A medio camino entre la narración, la poesía y el ensayo, La danza de la muerte no pretende sino retomar esa idea de la “Danza macabra” para, desde ella, reflexionar acerca de esos modos y maneras de llevar a la escena el último baile. Miguel Ángel Ortiz Albero escribe cerca de una literatura mixta o mestiza, de una literatura en la que los límites se confunden y la realidad puede “bailar” en la frontera con lo ficticio. A partir de conceptos como la condenación, el umbral, el deambular, el vuelo, el abandono del cuerpo, la máscara, el temblor o la sombra, su ensayo trata de convertirse a sí mismo en una Danza de la Muerte contemporánea que refleje las distintas danzas que en el teatro, la poesía, el arte o, por supuesto, en la danza misma han sido en el mundo moderno, así como las distintas formas en que otros ya han narrado tal proceso. Coreografiar la Muerte no es nada nuevo. La sombra de las danzas es alargada. El intento es, tal vez, legítimo y necesario.
Espejo del mundo en que nacieron, las Danzas Macabras o Danzas de la Muerte han alcanzado ya todos los lugares, todas las épocas, todos los universos posibles.
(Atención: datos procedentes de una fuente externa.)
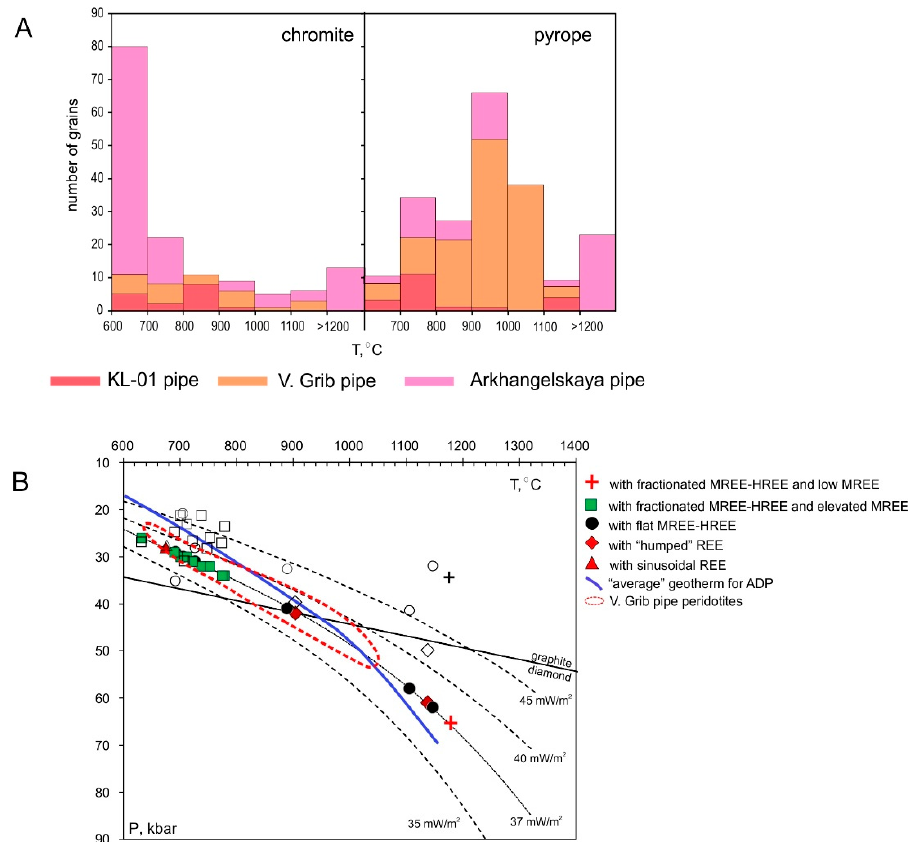
Figure 15. P-T estimates for the KL-01 pipe xenocrysts. ( A ) Distribution of estimated temperature [35] for pyrope and Cr-spinel xenocrysts from the KL-01 pipe. Pyrope xenocrysts from the V. Grib kimberlite pipe pyropes [33]; pyropes and Cr-spinel xenocrysts from the Arkhangelskaya pipe [16]; Cr-spinel xenocrysts from the V. Grib kimberlite pipes (Tables S5-1 in Supplementary Material). ( B ) P-T estimates for pyrope xenocrysts from the KL-01 pipe. Colored symbols—projecting of T values [35] onto 37 mW/m 2 geotherm; black-white symbols—P-T values obtained using the method of [35]. V. Grib pipe peridotites [32]; “average” geotherm for ADP [64]. Geotherms from [65].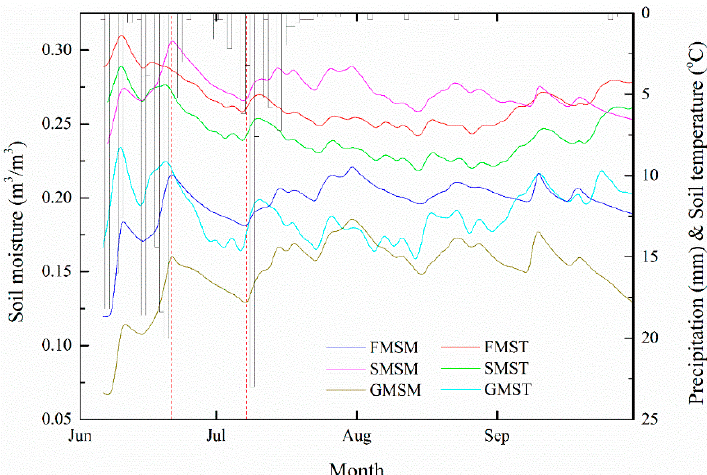
Figure 2. Dynamics of the mean soil moisture, soil temperature, and precipitation profiles during June and September (FMSM—spruce forest mean soil moisture, SMSM—shrubland mean soil moisture, GMSM—grassland mean soil moisture, FMST—spruce forest mean soil temperature, SMST—shrubland mean soil temperature, and GMST—grassland mean soil temperature). The area between the two red dotted lines was chosen to calculate water loss.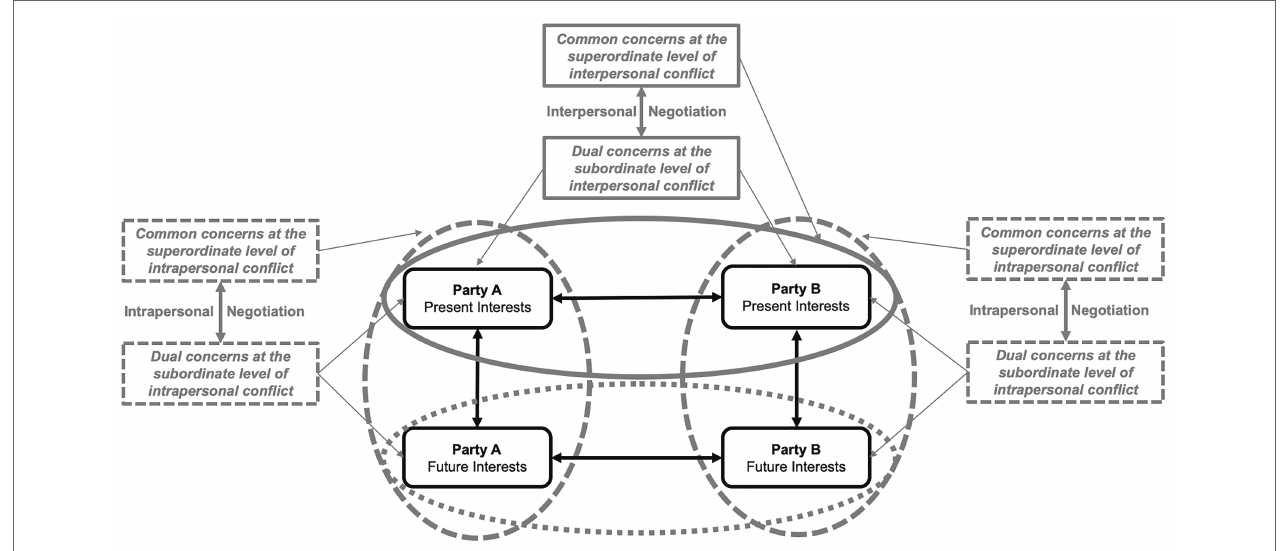
FIGURE 3 | The negotiation-with-oneself strategy for balancing the consideration of interdependent conflicts at the individual level. The horizontal ellipses show how common concern can lead to integrative negotiation processes between parties. The vertical ellipses show how common concern can lead to integrative negotiation processes over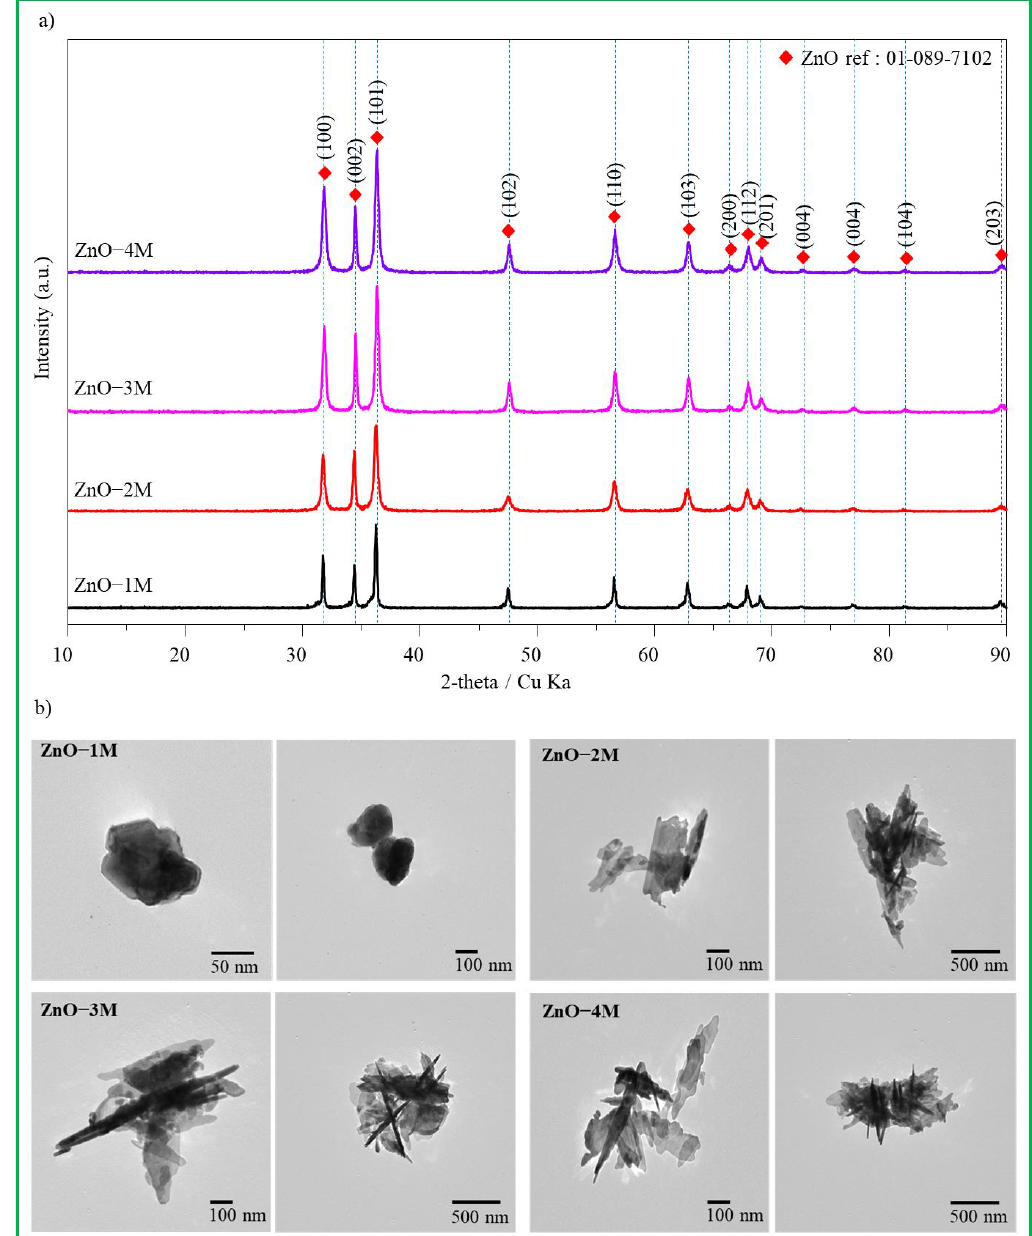
Figure 1. ( a ) XRD patterns of synthesized ZnO particles. ( b ) TEM images of synthesized ZnO particles ( ZnO− 1M, ZnO− 2M, ZnO− 3M and ZnO− 4M) at two different magnifications. In the TEM image in Figure 1b, the particle shape of ZnO− 1M synthesized in the presence of 1.0 M NaOH was nearly circular shape. This implies that the Na + ions of NaOH did not act as a capping agent and hydrolysis occurred in all axial directions, similar to the x-, y-, and z-axes, and crystals were grown. However, it can be assumed that from the needle-shaped ZnO nanomaterials obtained in the 2.0 M NaOH solution, Na + ions acted as a capping agent, bound with the x- or y-axis of Zn, and interfered with the hydrolysis process. Moreover, as the NaOH concentration increased further, the needle thickness also increased and the particle grew into a rod shape. In particular, sheet-type ZnO was found to coexist. This image shows that in the presence of a strong alkaline solution, ZnO nano- materials partially dissolve in a strong base, spread similar to a sheet, and finally grow into rods while winding the needle shaped ZnO core [33].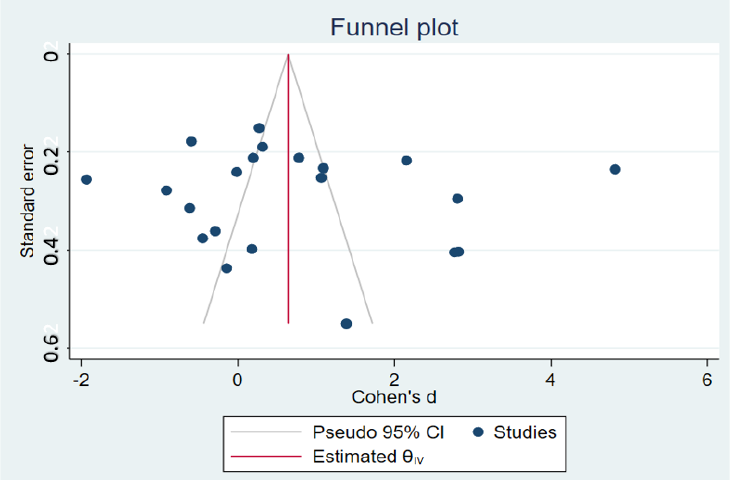
Figure 9. The funnel plot of each study depicts the distribution of the SMD of IL ‐ 10 levels between severe and non ‐ severe malaria. The funnel plots show the asymmetric distribution of the SMDs of IL ‐ 10 levels and their standard error (se).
Desde la Edad Media se han repetido sus cantos, pasos y gestos en la plástica, en la danza, en la poesía y en el teatro. El espejo es, más que nunca, universal.
Esa macabra ceremonia de las sensaciones, que desde sus orígenes han sido estas “danzas de la muerte”, ha impregnado también numerosas manifestaciones artísticas y literarias contemporáneas, desde Baudelaire a Pina Bausch, desde Bertolt Brecht a Jan Fabre, o desde Thomas Mann a Tadeusz Kantor. Han sido, son y serán muchas y variadas las modernas formas de poner en escena la Muerte, de dejarse arrastrar de su mano, de bailar con ella para conjurarla o para celebrarla: bailar por no morir, danzar hasta la Muerte.